Here’s a new one for the “why it’s a bad idea to allow ideologues to write history standards” file — a file that is growing by the day, thanks to the Texas State Board of Education (SBOE).
Today’s example comes from the Rev. Peter Marshall, appointed earlier this year by far-right SBOE members Barbara Cargill, R-The Woodlands, and Cynthia Dunbar, R-Richmond, to the “expert” panel advising the board on new social studies curriculum standards. (Read about Marshall’s appalling lack of qualifications here.) Marshall writes a weekly commentary on his “Peter Marshall Ministries” Web site, which typically consists of boiler-plate attacks on liberals, communists and moderate Republicans, all of whom supposedly pose an imminent threat to America’s very existence (in Marshall’s bizarre theology, at any rate). In this week’s commentary — entitled “Alien Invasion” — Marshall proposes an alarming solution to the tragic shooting in Fort Hood:
Apparently, there are about 4000 Muslims in the United States Military. They should be immediately examined — all of them.
Now before you go and jump to the conclusion that Marshall is suggesting the government round up American Muslims and force them into detention camps (à la the internment of Japanese-Americans during World War II), let’s hear him out.
But I promise you that it [the examination of Muslims in the military] won’t happen. Too politically risky, it will be said. Obviously discriminatory.
Yep. And so was the treatment of Japanese-Americans in the early months of World War II. To have rounded up thousands of Americans of Japanese descent on the West Coast and imprisoned them in detention camps seems to us today to be a grevious [sic] violation of civil rights. But what was President Roosevelt to do? There had been reports that Japanese-Americans were engaging in spying for Japan in Hawaii and on the West Coast. There was no telling how many spies existed among us, and how much damage they could do to the war effort. Only by quick and drastic action to isolate the whole group could enough time be bought to interrogate them and try to root out the dangerous ones. Hence, the detention camps.
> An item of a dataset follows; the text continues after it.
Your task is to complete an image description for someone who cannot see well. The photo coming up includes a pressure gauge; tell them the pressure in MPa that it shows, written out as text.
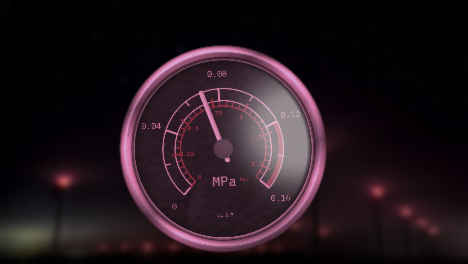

Were mistakes made with the Japanese-Americans? Yes. Were they detained too long? Yes. Could the problem have been handled better? Without question. But at least they tried to handle the potential danger. Which is more than we are doing now, with what amounts to a dangerous fifth-column invasion of potential Muslim terrorists in our midst, and even within our military. Will anything be done about it soon?
Didn’t think he would go there, did you? You thought justifying the forced detention of an entire ethnic group — and what’s more, actually calling for it! — was going too far, even for someone like Marshall.
And remember, this guy is helping create the American history standards that will guide what Texas schoolchildren study for a decade or more.